Le lecteur parvenu jusqu’ici sera peut-être frustré par mon irrésolution. Il faut donc en dire quelques mots avant de clore ce débat. Tous les éclaircissements et détails sur le carpocapse peuvent être pris, pour le plus grand bonheur des intéressés, dans les travaux réalisés à Azrou et à Oulmès qui se trouvent être les endroits parfaits pour ce genre d’expérience (Hmimina, Aziz et Ayello 1999 ; Hmimina & El Iraqui 2015 ; El Iraqui & Hmimina 2016….). Ces travaux, à la fois fouinés, répartis sur une période plus longue et précieux, dérangent une vision établie depuis longtemps et qui n’avait jamais été vraiment discutée sur la base de faits ou d’observations, mais plutôt à travers des considérations commerciales. C’est assez dit et le lecteur me pardonnera d’insister, mais il fallait le dire pour bousculer un peu les choses, et en particulier créer un courant de résistance au papotage naïf et profane circulant. Pour finir, osons suggérer l’idée positive, peut-être hardie, d’une inestimable synthèse des données, à coup sûr stockées çà et là, que je suis disposé à entreprendre pour établir un modèle mieux éclairant l’état actuel du carpocapse dans diverses régions de production. En quelque sorte, un assemblage spatio-temporelles disciplinant et accumulant les vols disparates de l’insecte, voir comment il s’installe, les événements qui freinent ses populations…, le tout en relation avec le climat annuel et les traitements subis.
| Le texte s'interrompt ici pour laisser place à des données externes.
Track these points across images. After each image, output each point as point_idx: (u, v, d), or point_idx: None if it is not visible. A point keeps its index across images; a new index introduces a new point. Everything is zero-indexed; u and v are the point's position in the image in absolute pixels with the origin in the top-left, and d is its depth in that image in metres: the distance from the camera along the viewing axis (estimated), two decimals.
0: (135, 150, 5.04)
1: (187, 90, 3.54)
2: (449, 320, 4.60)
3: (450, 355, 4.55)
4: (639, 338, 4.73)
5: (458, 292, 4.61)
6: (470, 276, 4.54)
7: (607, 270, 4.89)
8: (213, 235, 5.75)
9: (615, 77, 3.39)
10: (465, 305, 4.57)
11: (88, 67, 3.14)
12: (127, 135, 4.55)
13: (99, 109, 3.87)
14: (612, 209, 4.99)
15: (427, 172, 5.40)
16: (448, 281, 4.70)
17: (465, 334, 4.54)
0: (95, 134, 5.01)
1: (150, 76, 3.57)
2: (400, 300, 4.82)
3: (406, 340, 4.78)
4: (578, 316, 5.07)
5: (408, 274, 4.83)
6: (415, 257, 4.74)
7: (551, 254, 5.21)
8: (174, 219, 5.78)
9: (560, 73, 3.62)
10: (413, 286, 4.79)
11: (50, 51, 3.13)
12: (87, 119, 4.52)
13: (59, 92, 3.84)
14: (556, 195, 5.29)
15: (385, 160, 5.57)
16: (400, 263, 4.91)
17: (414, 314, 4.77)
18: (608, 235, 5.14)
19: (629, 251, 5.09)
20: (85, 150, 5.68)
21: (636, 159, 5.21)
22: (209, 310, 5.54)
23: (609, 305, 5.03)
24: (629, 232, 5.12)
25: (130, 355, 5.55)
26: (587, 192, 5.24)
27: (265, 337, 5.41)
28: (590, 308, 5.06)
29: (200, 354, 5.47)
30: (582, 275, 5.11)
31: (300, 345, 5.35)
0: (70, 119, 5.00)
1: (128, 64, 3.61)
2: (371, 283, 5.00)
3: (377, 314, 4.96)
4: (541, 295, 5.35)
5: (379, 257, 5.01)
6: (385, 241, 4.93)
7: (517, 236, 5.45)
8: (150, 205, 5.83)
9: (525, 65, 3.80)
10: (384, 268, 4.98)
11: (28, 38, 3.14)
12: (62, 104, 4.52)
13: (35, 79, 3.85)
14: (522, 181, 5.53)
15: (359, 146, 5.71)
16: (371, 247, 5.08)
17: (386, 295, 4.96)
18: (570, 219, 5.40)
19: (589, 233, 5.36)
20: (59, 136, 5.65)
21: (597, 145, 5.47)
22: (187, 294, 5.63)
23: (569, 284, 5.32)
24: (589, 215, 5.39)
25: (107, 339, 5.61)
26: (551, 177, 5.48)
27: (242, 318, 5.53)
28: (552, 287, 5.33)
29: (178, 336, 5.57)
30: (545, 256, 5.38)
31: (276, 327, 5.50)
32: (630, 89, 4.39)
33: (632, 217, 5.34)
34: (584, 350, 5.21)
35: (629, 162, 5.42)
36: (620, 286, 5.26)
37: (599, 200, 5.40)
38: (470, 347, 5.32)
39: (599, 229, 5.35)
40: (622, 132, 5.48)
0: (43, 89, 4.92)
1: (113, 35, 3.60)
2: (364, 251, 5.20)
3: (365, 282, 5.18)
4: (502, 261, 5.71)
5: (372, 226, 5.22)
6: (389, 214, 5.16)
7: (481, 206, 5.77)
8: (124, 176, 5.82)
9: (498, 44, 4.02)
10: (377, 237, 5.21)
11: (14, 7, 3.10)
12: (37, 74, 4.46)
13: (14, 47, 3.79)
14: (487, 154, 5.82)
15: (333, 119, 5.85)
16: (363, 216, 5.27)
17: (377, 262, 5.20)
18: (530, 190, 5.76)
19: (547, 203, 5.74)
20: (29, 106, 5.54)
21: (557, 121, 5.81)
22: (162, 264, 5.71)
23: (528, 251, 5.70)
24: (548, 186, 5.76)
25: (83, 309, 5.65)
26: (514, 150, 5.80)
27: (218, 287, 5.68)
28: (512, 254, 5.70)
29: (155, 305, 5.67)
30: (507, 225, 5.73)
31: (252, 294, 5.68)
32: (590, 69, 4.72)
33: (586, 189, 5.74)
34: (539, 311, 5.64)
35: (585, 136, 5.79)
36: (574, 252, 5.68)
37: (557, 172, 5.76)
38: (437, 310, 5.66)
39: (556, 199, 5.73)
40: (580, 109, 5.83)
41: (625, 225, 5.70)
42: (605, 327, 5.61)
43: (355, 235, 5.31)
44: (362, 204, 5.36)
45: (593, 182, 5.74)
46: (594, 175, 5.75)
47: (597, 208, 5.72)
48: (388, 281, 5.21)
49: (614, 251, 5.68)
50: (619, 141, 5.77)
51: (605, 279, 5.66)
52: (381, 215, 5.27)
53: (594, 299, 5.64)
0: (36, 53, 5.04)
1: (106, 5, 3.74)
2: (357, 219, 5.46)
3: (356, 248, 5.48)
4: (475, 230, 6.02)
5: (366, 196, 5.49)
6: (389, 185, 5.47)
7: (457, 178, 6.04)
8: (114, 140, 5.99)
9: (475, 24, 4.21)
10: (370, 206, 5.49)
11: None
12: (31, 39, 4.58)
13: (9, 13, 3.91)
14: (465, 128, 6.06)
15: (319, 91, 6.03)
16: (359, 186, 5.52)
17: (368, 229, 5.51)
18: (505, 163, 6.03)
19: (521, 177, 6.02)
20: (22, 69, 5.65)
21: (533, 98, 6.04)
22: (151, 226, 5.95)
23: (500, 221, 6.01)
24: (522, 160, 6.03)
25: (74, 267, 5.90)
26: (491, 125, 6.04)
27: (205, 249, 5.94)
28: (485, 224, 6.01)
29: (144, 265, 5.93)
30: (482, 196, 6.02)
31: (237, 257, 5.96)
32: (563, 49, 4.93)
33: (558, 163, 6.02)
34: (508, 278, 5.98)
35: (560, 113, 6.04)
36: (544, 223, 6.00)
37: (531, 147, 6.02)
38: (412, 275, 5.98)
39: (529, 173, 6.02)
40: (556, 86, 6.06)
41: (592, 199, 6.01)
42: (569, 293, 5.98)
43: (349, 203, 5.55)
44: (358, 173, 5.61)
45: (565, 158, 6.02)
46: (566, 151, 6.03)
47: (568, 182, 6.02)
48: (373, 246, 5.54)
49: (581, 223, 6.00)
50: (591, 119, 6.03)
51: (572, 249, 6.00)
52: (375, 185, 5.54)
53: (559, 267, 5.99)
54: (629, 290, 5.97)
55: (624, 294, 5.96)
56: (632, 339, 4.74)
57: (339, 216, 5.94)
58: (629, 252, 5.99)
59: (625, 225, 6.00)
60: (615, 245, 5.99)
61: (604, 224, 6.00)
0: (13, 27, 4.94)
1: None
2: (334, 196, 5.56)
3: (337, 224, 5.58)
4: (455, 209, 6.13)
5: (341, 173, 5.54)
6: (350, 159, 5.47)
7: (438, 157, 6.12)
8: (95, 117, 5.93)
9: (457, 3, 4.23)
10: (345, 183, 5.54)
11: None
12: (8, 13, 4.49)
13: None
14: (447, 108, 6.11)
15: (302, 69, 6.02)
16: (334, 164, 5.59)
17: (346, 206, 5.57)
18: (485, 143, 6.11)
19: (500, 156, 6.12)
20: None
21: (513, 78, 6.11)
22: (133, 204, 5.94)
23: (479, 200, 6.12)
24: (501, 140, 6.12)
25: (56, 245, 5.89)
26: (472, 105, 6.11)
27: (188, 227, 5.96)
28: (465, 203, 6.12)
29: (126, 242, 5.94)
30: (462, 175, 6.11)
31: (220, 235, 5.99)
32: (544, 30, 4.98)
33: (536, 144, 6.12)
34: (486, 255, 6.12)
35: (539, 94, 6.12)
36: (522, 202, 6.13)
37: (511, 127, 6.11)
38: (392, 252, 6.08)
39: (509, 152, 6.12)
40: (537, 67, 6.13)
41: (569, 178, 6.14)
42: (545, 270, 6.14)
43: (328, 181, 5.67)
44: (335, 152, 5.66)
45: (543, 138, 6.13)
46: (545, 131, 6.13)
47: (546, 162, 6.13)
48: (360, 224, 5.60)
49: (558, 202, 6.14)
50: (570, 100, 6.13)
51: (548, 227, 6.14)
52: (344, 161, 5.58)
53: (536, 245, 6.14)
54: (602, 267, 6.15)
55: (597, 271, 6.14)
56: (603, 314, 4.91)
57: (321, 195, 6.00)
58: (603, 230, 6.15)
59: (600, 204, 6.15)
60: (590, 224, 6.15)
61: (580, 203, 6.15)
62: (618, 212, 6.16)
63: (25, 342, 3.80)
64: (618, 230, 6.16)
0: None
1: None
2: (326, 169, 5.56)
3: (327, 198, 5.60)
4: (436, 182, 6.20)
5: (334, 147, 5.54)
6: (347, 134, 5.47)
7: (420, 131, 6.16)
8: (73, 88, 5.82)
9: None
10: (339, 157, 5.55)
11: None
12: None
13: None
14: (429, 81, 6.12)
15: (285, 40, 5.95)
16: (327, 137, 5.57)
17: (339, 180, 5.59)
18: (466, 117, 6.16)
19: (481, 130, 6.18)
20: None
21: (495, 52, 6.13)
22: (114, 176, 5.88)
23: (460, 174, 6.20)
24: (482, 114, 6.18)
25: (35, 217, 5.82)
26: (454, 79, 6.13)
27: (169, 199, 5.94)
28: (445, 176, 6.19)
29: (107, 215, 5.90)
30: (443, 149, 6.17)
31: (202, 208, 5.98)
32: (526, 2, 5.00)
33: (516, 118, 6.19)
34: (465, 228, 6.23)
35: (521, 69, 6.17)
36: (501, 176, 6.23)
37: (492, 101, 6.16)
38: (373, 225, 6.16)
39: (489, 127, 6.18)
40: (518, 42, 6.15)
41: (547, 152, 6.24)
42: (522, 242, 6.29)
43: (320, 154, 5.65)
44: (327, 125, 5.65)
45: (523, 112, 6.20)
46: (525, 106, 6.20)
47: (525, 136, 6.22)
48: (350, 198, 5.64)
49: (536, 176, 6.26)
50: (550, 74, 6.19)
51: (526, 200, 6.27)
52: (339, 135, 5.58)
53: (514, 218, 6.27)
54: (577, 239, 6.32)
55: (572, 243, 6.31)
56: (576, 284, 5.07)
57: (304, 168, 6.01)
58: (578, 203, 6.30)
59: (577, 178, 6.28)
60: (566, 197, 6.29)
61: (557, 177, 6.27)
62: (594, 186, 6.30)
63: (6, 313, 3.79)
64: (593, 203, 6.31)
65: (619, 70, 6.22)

Puis-je espérer attendre ce partage dans les conditions les meilleures pour amender les quelques insuffisances locales, en tirer un avantage collectif et le faire circuler pour le bien public ? C’est cette tradition valorisant la coopération entre chercheurs-producteurs qu’il faudrait encourager et où doivent s’inscrire les débats professionnels qui attirent l’attention et le concours de toute la profession et permettent de porter un jugement consolidé par l’espace et le temps. Ce travail collectif de synthèse permettra, nous l’espérons, d’esquisser des pistes d’action réalistes, de nous aider à progresser le plus en confiance possible vers un possible où se dessine chacune de nos régions de production.